There is the knowledge that life can never be the same. This beautiful soul entrenched herself so deeply that letting go is for another time. For better or for worse, this empty space has changed us.
I try to make sense of something where there is none. I rage at the unfairness, when fairness has nothing to do with it. I don't believe in miracles but always expected one. We struggle to accept that we could not do anything to help someone who should have outlived most of us. It should not have been her. It should have been someone else, someone less deserving of life, someone older. It should have been me.
Lynette sometimes spoke about her plight. Those with strength I did not possess asked her how she was feeling about what was to come. She admitted to being scared. Our rock was scared! How could she not be? This unseen monster was devouring her, invading every part of her, with consequences that could have made the end so much more cruel. Mercifully, her pain was eased, and she was mostly at peace in her final weeks and days.
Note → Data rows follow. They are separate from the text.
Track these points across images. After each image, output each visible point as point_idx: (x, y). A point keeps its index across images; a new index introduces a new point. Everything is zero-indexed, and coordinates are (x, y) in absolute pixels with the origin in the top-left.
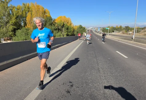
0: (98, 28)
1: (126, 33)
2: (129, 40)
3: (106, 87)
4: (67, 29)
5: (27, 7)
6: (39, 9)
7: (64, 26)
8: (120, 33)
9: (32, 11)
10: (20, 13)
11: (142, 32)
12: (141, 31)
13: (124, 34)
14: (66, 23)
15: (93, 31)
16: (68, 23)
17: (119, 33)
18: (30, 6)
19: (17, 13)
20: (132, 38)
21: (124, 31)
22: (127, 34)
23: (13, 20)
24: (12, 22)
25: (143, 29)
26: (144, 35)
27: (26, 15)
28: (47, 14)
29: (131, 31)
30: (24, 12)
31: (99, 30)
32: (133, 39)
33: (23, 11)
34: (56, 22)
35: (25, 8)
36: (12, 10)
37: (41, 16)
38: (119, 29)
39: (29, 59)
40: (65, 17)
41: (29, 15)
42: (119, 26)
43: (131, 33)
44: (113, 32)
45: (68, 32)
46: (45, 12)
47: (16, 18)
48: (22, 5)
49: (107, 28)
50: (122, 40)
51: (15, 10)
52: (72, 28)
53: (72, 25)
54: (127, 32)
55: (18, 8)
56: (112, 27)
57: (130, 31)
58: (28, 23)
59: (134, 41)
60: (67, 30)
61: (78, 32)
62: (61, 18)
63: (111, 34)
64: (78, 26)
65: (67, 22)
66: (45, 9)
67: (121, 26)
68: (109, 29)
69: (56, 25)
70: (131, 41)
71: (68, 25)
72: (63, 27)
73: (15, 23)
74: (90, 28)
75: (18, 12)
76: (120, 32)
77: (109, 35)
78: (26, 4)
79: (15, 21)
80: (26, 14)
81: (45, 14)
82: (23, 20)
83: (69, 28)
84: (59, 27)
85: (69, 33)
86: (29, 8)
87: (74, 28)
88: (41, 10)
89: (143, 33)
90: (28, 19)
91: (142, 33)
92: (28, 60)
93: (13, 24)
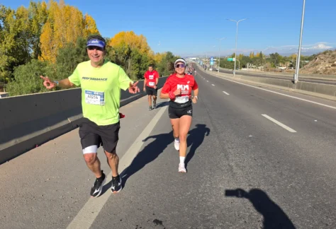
0: (210, 58)
1: (274, 69)
2: (286, 86)
3: (229, 193)
4: (139, 61)
5: (40, 12)
6: (70, 16)
8: (259, 70)
9: (53, 21)
10: (25, 26)
11: (308, 66)
12: (306, 64)
13: (268, 70)
14: (136, 47)
15: (198, 65)
16: (140, 47)
17: (257, 70)
18: (49, 8)
19: (17, 24)
20: (293, 82)
21: (268, 64)
22: (275, 71)
23: (9, 42)
24: (5, 48)
25: (310, 59)
26: (314, 73)
27: (39, 30)
28: (90, 28)
29: (284, 63)
30: (34, 22)
31: (212, 63)
32: (296, 82)
33: (31, 21)
34: (110, 45)
35: (37, 13)
36: (6, 17)
37: (75, 31)
38: (256, 60)
39: (39, 145)
40: (132, 34)
41: (46, 29)
42: (256, 54)
43: (283, 68)
44: (244, 67)
45: (140, 69)
46: (84, 23)
47: (15, 38)
48: (28, 8)
49: (230, 59)
50: (269, 85)
51: (12, 19)
52: (149, 58)
53: (150, 53)
54: (274, 66)
55: (20, 14)
56: (240, 55)
57: (281, 64)
58: (43, 48)
59: (298, 88)
60: (137, 65)
61: (163, 69)
62: (123, 36)
63: (239, 71)
64: (163, 55)
65: (138, 45)
66: (84, 15)
67: (261, 54)
68: (234, 59)
69: (113, 53)
70: (291, 87)
71: (141, 51)
72: (127, 58)
73: (13, 48)
74: (191, 60)
75: (20, 23)
76: (260, 68)
77: (236, 73)
78: (38, 3)
79: (12, 44)
80: (39, 26)
81: (84, 27)
82: (32, 43)
83: (143, 58)
84: (119, 58)
85: (142, 72)
86: (45, 13)
87: (155, 59)
88: (74, 17)
89: (312, 69)
90: (44, 39)
91: (310, 70)
92: (35, 147)
93: (9, 51)
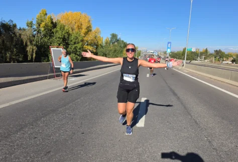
7: (54, 30)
She sometimes spoke about it to me. I found this upsetting and hard to deal with. When I think about that now I cannot believe how selfish I was. In her last months, soon after her oncologist spelled out her final death sentence, she told me she needed to come and speak to me. I dreaded the news and the pain it would bring. I met her at the door, feeling the shock and pangs I would get every time lately when I saw her. Each time, she had wasted that little bit more. She struggled down the hall with no complaint, but walking was clearly an agony. She sat me down. She looked me in the eye. And then she told me about a person in the family she was really worried about...
That was our Netty.
She fought this with everything she had. It took over much of her life for nine years, with battles waged and hope dashed so many times along the way. But she never gave up fighting, even when she and her family became resigned to it and made the necessary preparations. She acknowledged it, she knew it was coming. She did everything she could to prepare and soften it for her family. But I do not believe she ever accepted it.
As she told us with words left at the end, and revealed to us by our brother John in his moving eulogy, "I am blessed to have lived with you, travelled with you, laughed with you and been loved by you. Keep that love for each other. Don’t hold grudges, they will eat you up inside. The past is over, please come into the present and live for the future. There is so much that I will miss. You don’t have to.”
There is no happiness in this story. There is beauty. There is love. There is grief that words cannot express. And there is the memory and the example set that should keep us from drowning until we find a way back.